Penguatan Hanya Sesaat, Rupiah Lebih Bergantung pada Nasib Perekonomian China



KONTAN.CO.ID – JAKARTA. Penguatan kurs rupiah di tengah kekhawatiran resesi Amerika Serikat (AS) dipandang hanya bersifat semu. Arah mata uang garuda dinilai lebih bergantung pada nasib perekonomian Tiongkok.

Pengamat Mata Uang Lukman Leong mencermati, rupiah menguat terhadap dolar AS di tengah sentimen risk-on di pasar saham yang berbalik menguat (rebound) karena aksi bargain hunting. Mengutip Bloomberg, Selasa (6/8), rupiah spot menguat sekitar 0,15% ke level Rp 16.164 per dolar AS, sementara IHSG menghijau atau naik 0,99% ke level 7.129.215.

Namun demikian, penguatan kurs rupiah cukup terbatas karena masih tingginya volatilitas dan ketidakpastian. Aksi sell off di pasar kemarin dipandang tidak cukup meyakinkan isu resesi Amerika yang muncul tiba-tiba dan tidak memiliki dasar yang kuat.


Baca Juga: Rupiah Ditutup Menguat Pada Selasa (6/8), Simak Proyeksinya untuk Rabu (7/8)

Laporan Non Farm Payroll (NFP) bulanan AS menunjukkan pertumbuhan pekerjaan turun menjadi 114.000 pada Juli dari 179.000 pada Juni. Sementara itu, tingkat pengangguran AS naik menjadi 4,3% pada Juli 2024.

“Apabila investor melihat dari angka NFP, sebenarnya dengan penambahan pekerjaan di atas 100 ribu dengan posisi suku bunga 5%, tidaklah begitu buruk.
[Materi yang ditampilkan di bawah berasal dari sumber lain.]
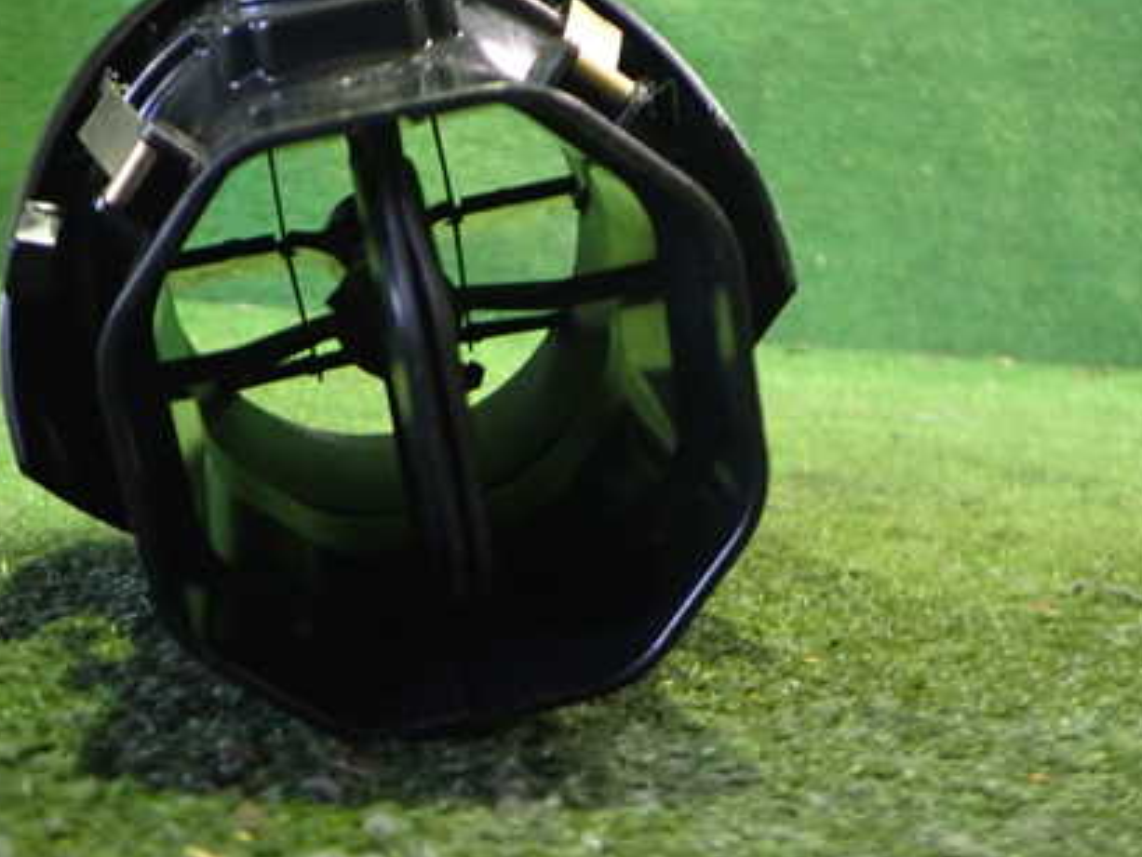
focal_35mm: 44
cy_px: 352
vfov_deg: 32.8
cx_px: 391
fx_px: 1452
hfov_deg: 42.4
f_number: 2.3
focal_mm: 5.4
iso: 800
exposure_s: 1/15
Jadi saya tidak melihat akan adanya resesi di AS, mungkin perlambatan ekonomi seperti juga China,” jelas Lukman saat dihubungi Kontan.co.id, Selasa (6/8).

Menurut Lukman, ekonomi China lebih memengaruhi Indonesia dan kawasan regional ketimbang ekonomi Amerika Serikat. Sehingga, semuanya akan berbalik normal, dimana the Fed diproyeksi akan memangkas paling tidak 3 kali masing-masing 25bps hingga akhir tahun 2024.

Baca Juga: AS Dibayangi Resesi, Rupiah Diramal Bisa ke Rp 15.500 di Akhir 2024

Tekanan dolar AS terhadap rupiah bakal mereda, namun masih perlu mewaspadai data-data ekonomi China yang lemah akhir-akhir ini. Pekan lalu, rilis data aktivitas manufaktur China mengalami kontraksi untuk bulan ketiga berturut-turut pada Juli 2024 yang memberikan sinyal pelemahan ekonomi.

Selain itu, lanjut Lukman, kebijakan Bank of Japan (BoJ) juga telah menciptakan volatilitas di pasar. Faktor lainnya yang juga berpengaruh bagi pasar mata uang adalah konflik di Timur Tengah yang masih memanas.

Alhasil, Lukman melihat, rupiah berpotensi cenderung sedikit menguat di kisaran Rp 16.000 per dolar AS hingga akhir 2024. Penguatan nilai tukar rupiah masih bisa lebih tinggi apabila kondisi ekonomi China tidak memburuk dan kondisi Timur Tengah bisa lebih mereda.